Whilst pressure washing can be very effective, the very nature of how it works means that it carries a certain amount of risk with it, which needs to be managed in order to maintain the health and safety of everyone involved in the process. It is important that anyone using such a system is properly trained in all aspects of how to use it
Risks of pressure washing
The main risks of pressure washing are often intensified when the work needs to be carry out in a small confined area, which is often the case. There is often a risk of the operative being cut or injured from the jet stream of the water, as well as a risk of injury from debris that is discharged during the cleaning process. There is sometimes a risk of being exposed to hazardous chemicals and biological materials.
These risks need to be clearly identified before any work is carried out, and managed in such a way as to minimise any likelihood of injury or harm to any individual.
Equipment care and maintenance
A big part of minimising the risk of any pressure washing is to make sure that the equipment is always maintained and repaired in accordance with the manufacturer's instructions. This should be the responsibility of a designated person, who should keep records of all service checks and inspections.
A pressure washing system will normally consist of a pump unit, various filters and strainers, hose assemblies, nozzles and possibly a high-pressure jetting gun. It is important for anyone who is going to use this equipment to understand how it works and to be able to spot any deficiencies in the system that might lead to it not working properly.
Personal protective equipment
In addition to the pressure washing equipment, the health and safety of the individual or individuals using the system should also involve providing protective equipment when necessary, which should be worn at all times.
Head and eye protection is crucial, and occupational protective helmets should always be worn when required.

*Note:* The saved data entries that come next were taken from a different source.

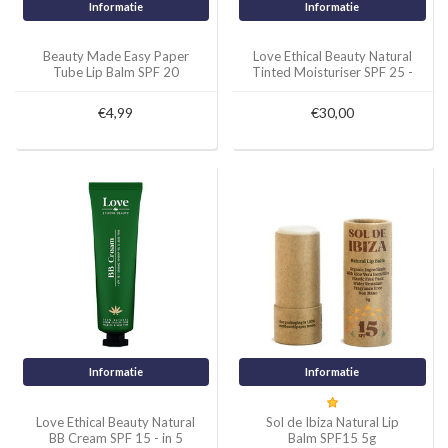
Informatie
Informatie
Beauty Made Easy Paper
Love Ethical Beauty Natural
Tube Lip Balm SPF 20
Tinted Moisturiser SPF 25 -
in 5 verschillende tinten -
30ml of Sample 1ml
€4,99
€30,00
Informatie
Informatie
Love Ethical Beauty Natural
Sol de Ibiza Natural Lip
BB Cream SPF 15 - in 5
Balm SPF15 5g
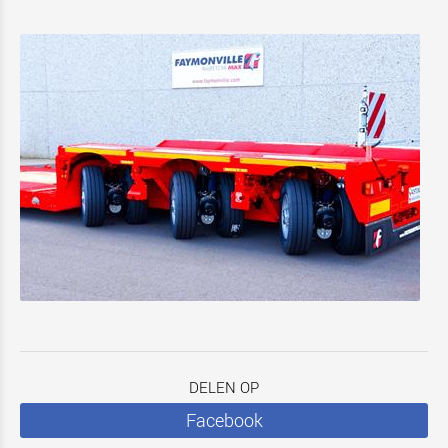
DELEN OP
Facebook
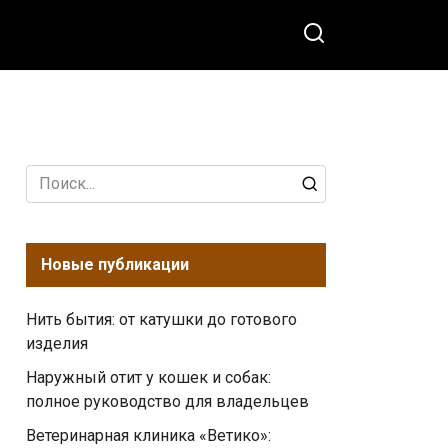
Search
for:
Новые публикации
Нить бытия: от катушки до готового
изделия
Наружный отит у кошек и собак:
полное руководство для владельцев
Ветеринарная клиника «Ветико»:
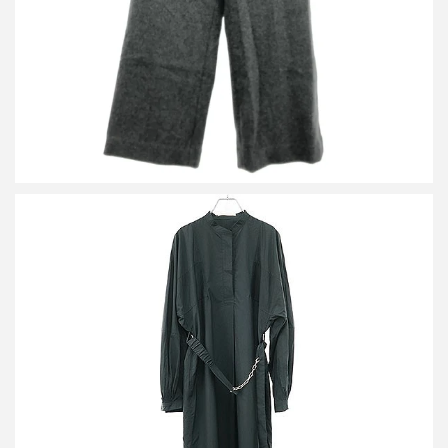
詳しく見る
ハルノブムラタ 23SS HEAVEN Shirt Dress ベルテッドシャツワン
ピース HM23S435-TAK01
買取金額16,000円
詳しく見る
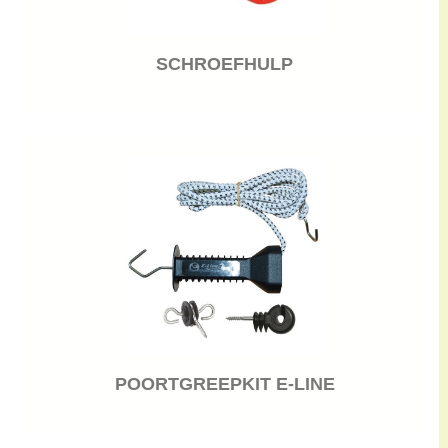
SCHROEFHULP
POORTGREEPKIT E-LINE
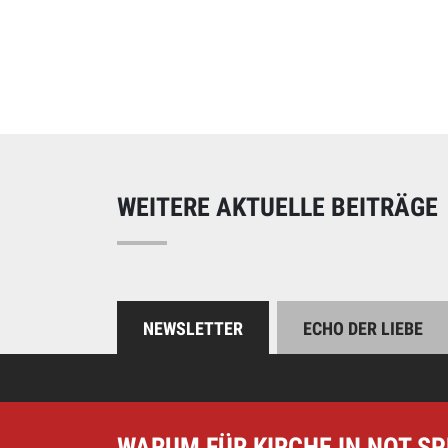
Online spend
Unterstützen Sie uns
WEITERE AKTUELLE BEITRÄGE
NEWSLETTER
ECHO DER LIEBE
WARUM FÜR KIRCHE IN NOT S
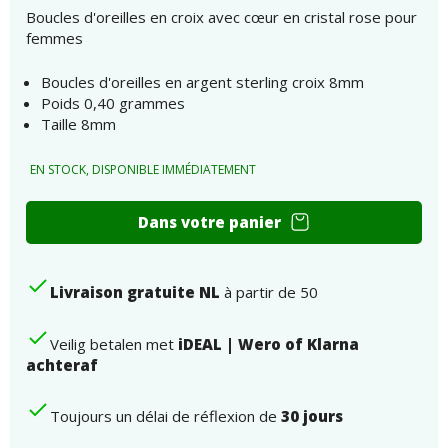
Boucles d'oreilles en croix avec cœur en cristal rose pour
femmes
Boucles d'oreilles en argent sterling croix 8mm
Poids 0,40 grammes
Taille 8mm
EN STOCK, DISPONIBLE IMMÉDIATEMENT
Boucles
Dans votre panier
d'oreilles
en
forme
Livraison gratuite NL
à partir de 50
de
croix
avec
Veilig betalen met
iDEAL | Wero of Klarna
cristal
achteraf
de
cœur
Toujours un délai de réflexion de
30 jours
rose
pour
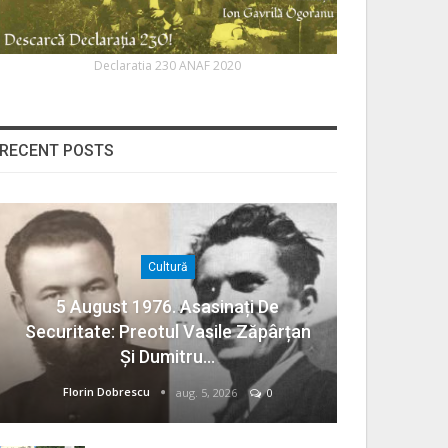
Declaratia 230 ANAF 2020
RECENT POSTS
Cultură
5 August 1976. Asasinați De
Securitate: Preotul Vasile Zăpârțan
Și Dumitru…
Florin Dobrescu
aug. 5, 2026
0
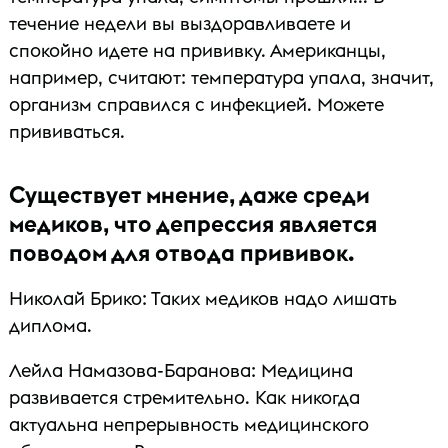
течение недели вы выздоравливаете и
спокойно идете на прививку. Американцы,
например, считают: температура упала, значит,
организм справился с инфекцией. Можете
прививаться.
Существует мнение, даже среди
медиков, что депрессия является
поводом для отвода прививок.
Николай Брико: Таких медиков надо лишать
диплома.
Лейла Намазова-Баранова: Медицина
развивается стремительно. Как никогда
актуальна непрерывность медицинского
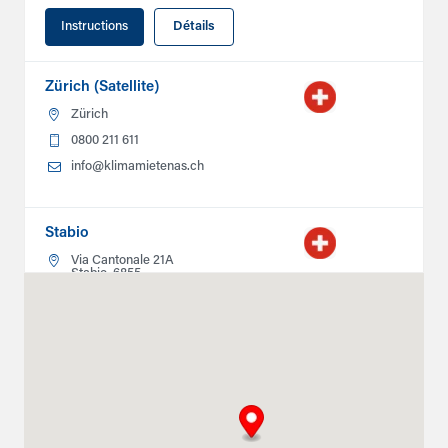
Instructions
Détails
Zürich (Satellite)
Zürich
0800 211 611
info@klimamietenas.ch
Stabio
Via Cantonale 21A
Stabio, 6855
0800211611
info@climatlocation.ch
Instructions
Détails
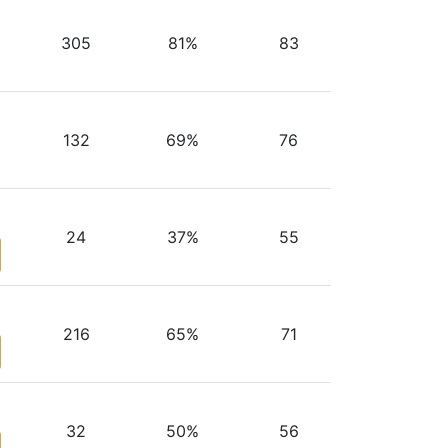
305
81%
83
132
69%
76
24
37%
55
216
65%
71
32
50%
56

Safety glasses and a face shield should also always be worn by anyone operating the system, as there is always a real danger of a flow-back from the water jet, as well as a danger of any flying debris hitting the individual in the face.
Other areas of the body also need to be protected, especially if there is any exposure to chemical or biological hazards, or when working with certain materials. It should noted that water pressure systems should not be used in certain scenarios, such as when cleaning any surface that may contain asbestos. This can either be waterproof protective clothing, or liquid- or chemical-resistant suits if a situation warrants it. Hand protection gloves should also be worn when necessary.
There are also risks associated with noise and respiratory problems, stemming from the nature of the work. These should always be assessed and managed in such a way to reduce or eliminate, as far as is practical, any risk to the individual or people using the water pressure system.